# Another Stove Pine Ridge



## Blazzinghot (May 17, 2020)

I am not asking for anyone to tell me all about this stove as it has come up on this forum before. It seems there is little info on them.  But I thought you might be interested in seeing this old stove. The Pine Ridge models I have found on the internet are what I would say have a small step them on the top like an older Fisher stove. This one has the outside metal wrapped all around it. It is an empty box very much like the older Earth Stoves. It is bricked lined the glass on the door was so baked that it was not usable. I ordered new glass and door gasket for it. I took the pictures with the door off. But I will send more pictures later when I finish redoing it.

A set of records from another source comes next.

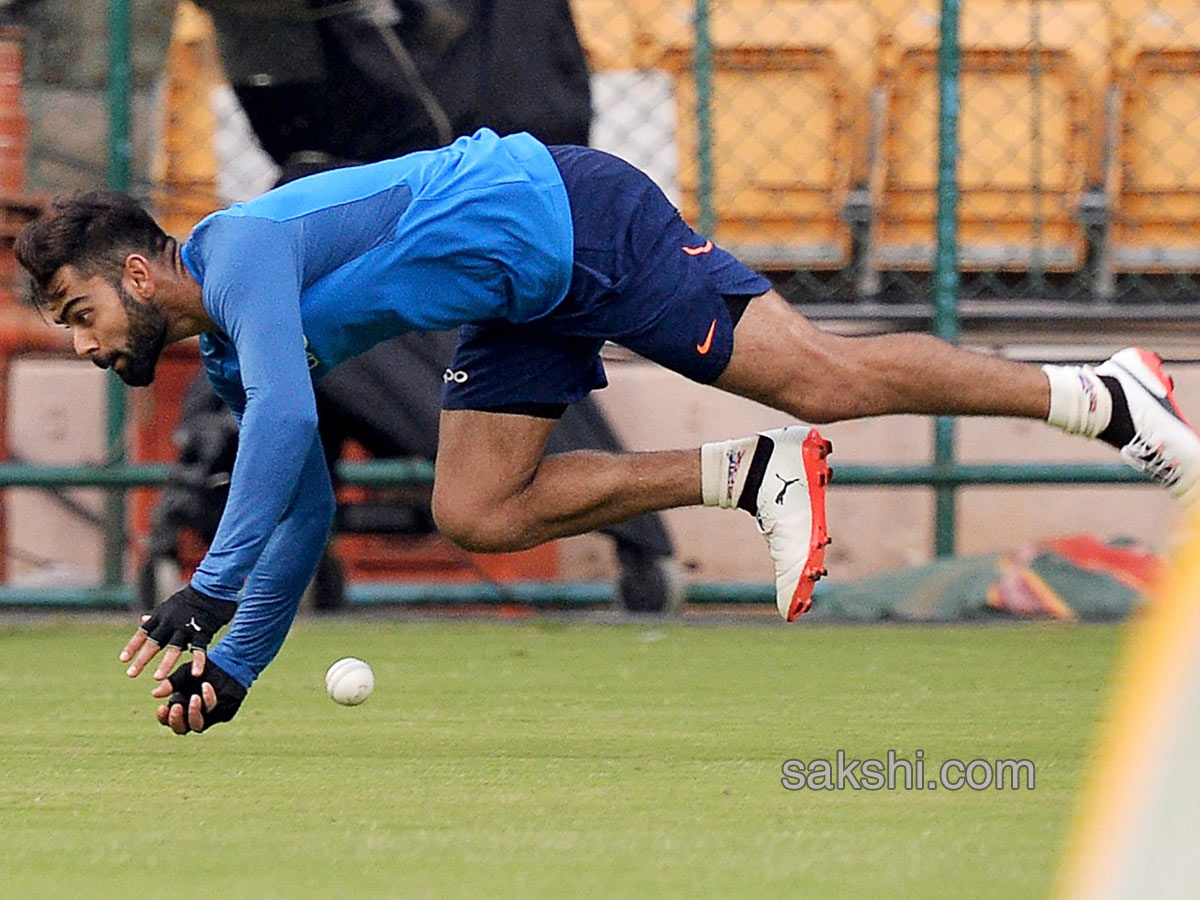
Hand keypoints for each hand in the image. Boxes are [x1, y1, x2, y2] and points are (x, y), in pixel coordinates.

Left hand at [119, 585, 236, 679]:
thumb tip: (143, 619)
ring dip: (166, 663)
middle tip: (131, 674)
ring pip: (174, 647)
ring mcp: (186, 627)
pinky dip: (198, 661)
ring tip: (157, 678)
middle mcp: (171, 622)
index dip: (133, 646)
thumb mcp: (170, 605)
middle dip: (142, 659)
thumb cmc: (191, 597)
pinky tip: (196, 674)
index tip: (123, 660)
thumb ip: (157, 616)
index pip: (143, 633)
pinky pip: (199, 648)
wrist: (212, 587)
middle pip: (154, 642)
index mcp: (161, 616)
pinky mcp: (203, 631)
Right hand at [151, 659, 247, 734]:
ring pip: (198, 726)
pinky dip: (209, 700)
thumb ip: (171, 684)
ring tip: (194, 697)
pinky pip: (215, 712)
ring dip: (194, 713)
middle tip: (175, 706)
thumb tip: (154, 694)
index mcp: (180, 708)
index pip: (167, 721)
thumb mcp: (184, 674)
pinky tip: (206, 687)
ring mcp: (208, 716)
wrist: (225, 661)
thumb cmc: (202, 669)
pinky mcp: (223, 713)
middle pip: (181, 729)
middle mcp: (193, 715)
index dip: (163, 717)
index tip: (161, 707)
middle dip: (176, 720)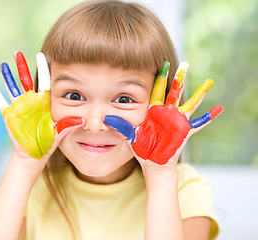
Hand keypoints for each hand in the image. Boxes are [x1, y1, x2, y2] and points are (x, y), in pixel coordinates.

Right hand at [0, 51, 83, 161]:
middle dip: (21, 66)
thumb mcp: (59, 132)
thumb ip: (69, 125)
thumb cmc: (48, 143)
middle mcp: (31, 102)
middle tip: (17, 52)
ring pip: (12, 88)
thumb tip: (83, 120)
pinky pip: (1, 103)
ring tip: (4, 64)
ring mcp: (19, 107)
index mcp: (43, 102)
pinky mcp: (9, 115)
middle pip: (25, 79)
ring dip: (7, 76)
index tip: (41, 54)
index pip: (44, 81)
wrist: (34, 154)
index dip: (42, 68)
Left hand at [104, 61, 222, 165]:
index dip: (160, 77)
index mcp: (154, 111)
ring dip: (200, 93)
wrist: (153, 162)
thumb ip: (120, 125)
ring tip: (209, 82)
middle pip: (175, 92)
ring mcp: (178, 121)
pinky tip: (219, 109)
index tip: (162, 63)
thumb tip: (104, 117)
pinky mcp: (185, 131)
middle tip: (185, 64)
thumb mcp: (130, 135)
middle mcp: (167, 113)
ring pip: (190, 103)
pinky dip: (209, 117)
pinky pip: (199, 123)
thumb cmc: (142, 148)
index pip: (157, 90)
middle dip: (179, 78)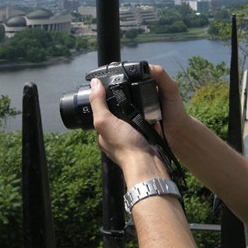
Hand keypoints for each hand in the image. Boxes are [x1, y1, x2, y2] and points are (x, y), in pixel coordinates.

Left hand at [90, 64, 191, 183]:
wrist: (148, 164)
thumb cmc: (125, 146)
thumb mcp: (105, 121)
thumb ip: (98, 102)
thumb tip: (94, 83)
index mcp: (104, 132)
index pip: (101, 111)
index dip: (105, 98)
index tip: (112, 85)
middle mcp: (116, 136)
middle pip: (118, 114)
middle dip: (125, 104)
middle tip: (130, 92)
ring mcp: (131, 138)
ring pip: (134, 119)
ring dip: (139, 111)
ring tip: (143, 100)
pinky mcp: (145, 139)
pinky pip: (148, 125)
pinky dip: (151, 120)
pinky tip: (153, 114)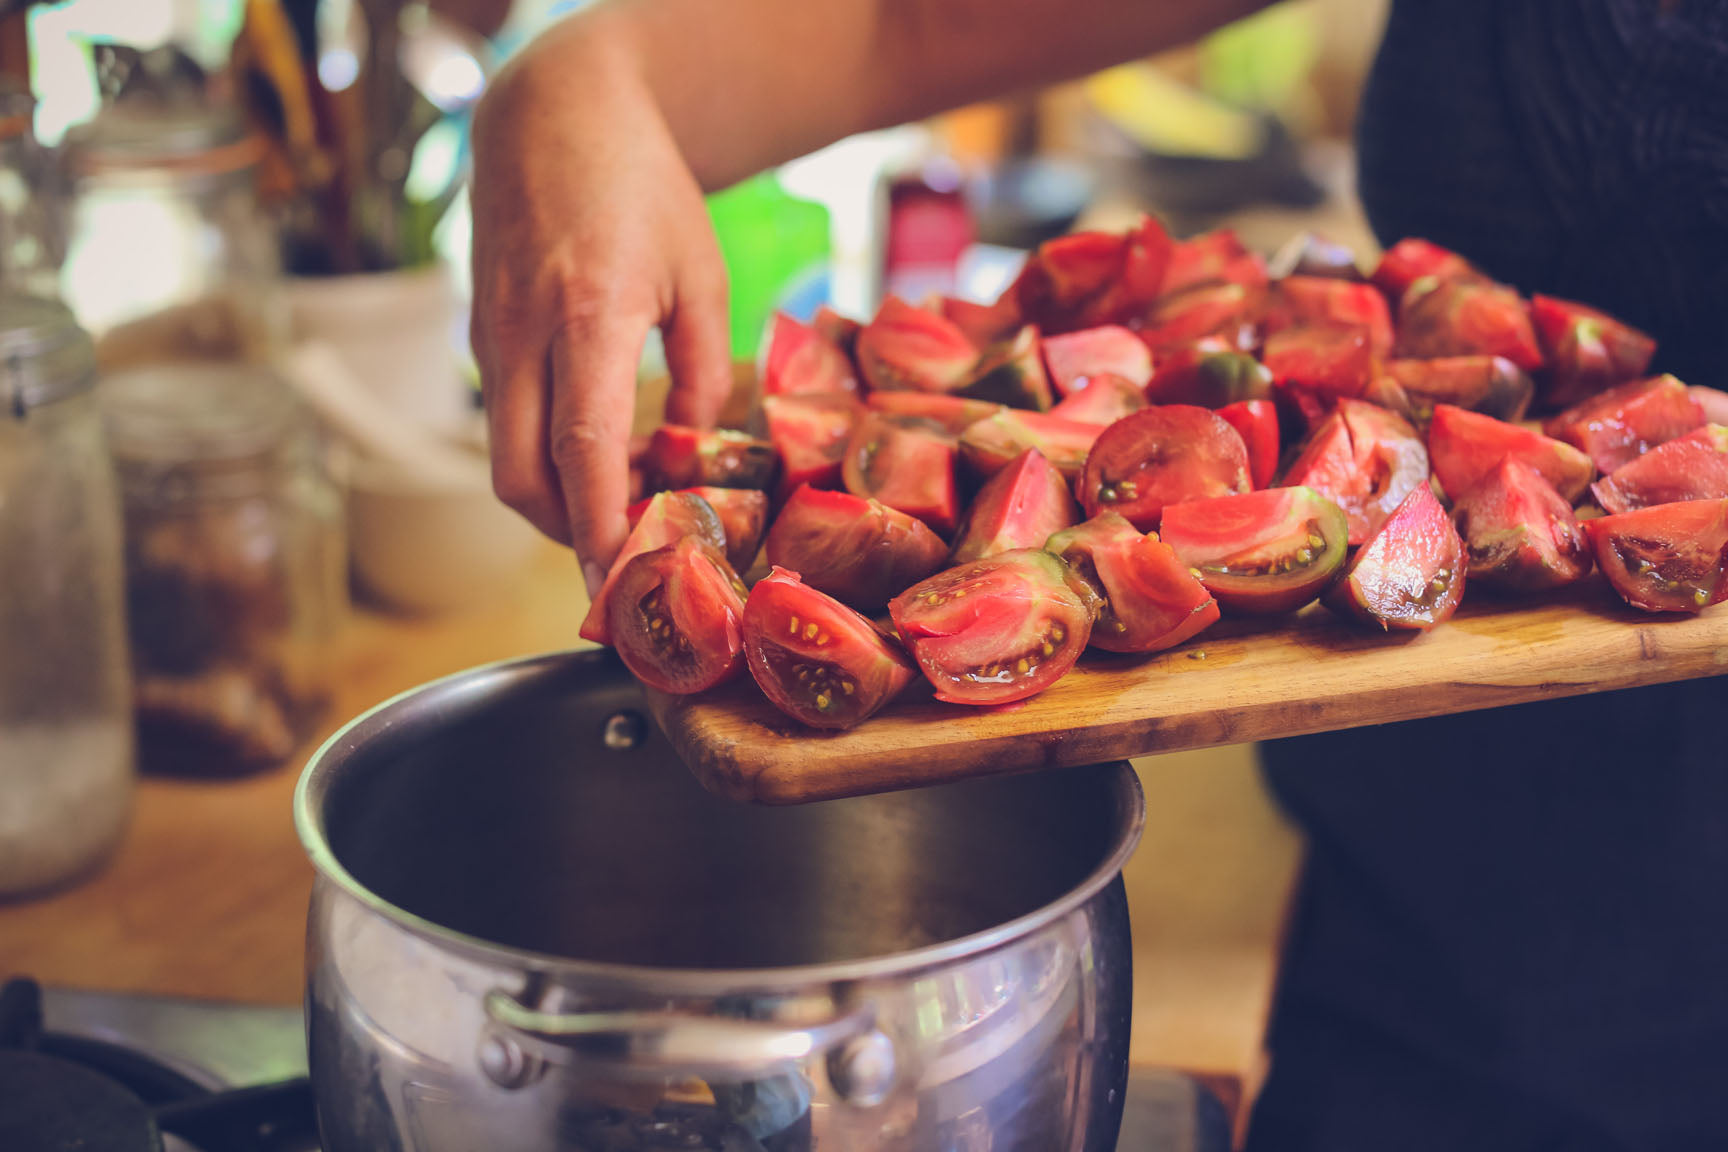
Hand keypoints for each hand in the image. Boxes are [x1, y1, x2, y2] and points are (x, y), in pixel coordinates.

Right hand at [470, 21, 733, 593]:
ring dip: (558, 498)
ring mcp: (491, 340)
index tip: (617, 582)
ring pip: (506, 460)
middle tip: (628, 556)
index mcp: (587, 316)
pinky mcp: (482, 340)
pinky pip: (506, 424)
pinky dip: (546, 455)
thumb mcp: (700, 275)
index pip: (582, 449)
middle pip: (522, 480)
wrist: (553, 115)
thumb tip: (693, 450)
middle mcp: (523, 337)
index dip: (598, 526)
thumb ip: (704, 370)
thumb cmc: (641, 189)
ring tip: (626, 494)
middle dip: (569, 536)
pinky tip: (600, 447)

Yes, it looks pretty rusty but the rust is not as bad as it looks. The stove is not pitted and the rust comes right off.


----------



## Blazzinghot (Jun 17, 2020)

I wired brushed this stove installed new glass and rope and stainless steel secondary burners. This was a fun project watching this stove transform. I installed new glass and gaskets on the door. I had mentioned that the glass that was on the stove when I purchased it was badly burned. It looked like a light orange peel texture. I could not find this exact stove on the internet so had to come up with some kind of cover for the air intake.


----------



## begreen (Jun 17, 2020)

That looks a lot better. Is that an 8" flue collar? It looks oversized for the stove.


----------



## Blazzinghot (Jun 18, 2020)

Yes, begreen it has an a eight inch collar the stove but came with a reducer on it. This stove just sold yesterday to someone who might light if a few times during the winter. I can't remember the size of the stove but it will take an 18 inch log.  It seemed to me it was 22 inches across and about 20 inches deep and 20 inches in height.  The one design on this stove  that I changed some was the air flow was coming from the air intake just below the door and going right onto the glass window. When I ran the first test on this stove my new glass was already taking a beating. I welded some plates to direct  the air from blowing right on the glass and the second time I put a fire in the stove it worked much better and only left a little smoke on the glass after a four hour burn. 

For those of you who work on wood stoves I went to Lowes and purchased a table leg for a little over $7.00 and was able to get a couple of stove handles from it.  The handles on my shop stove are from table legs and  seem to be holding up to the heat and I have had this stove cooking a couple of times.


----------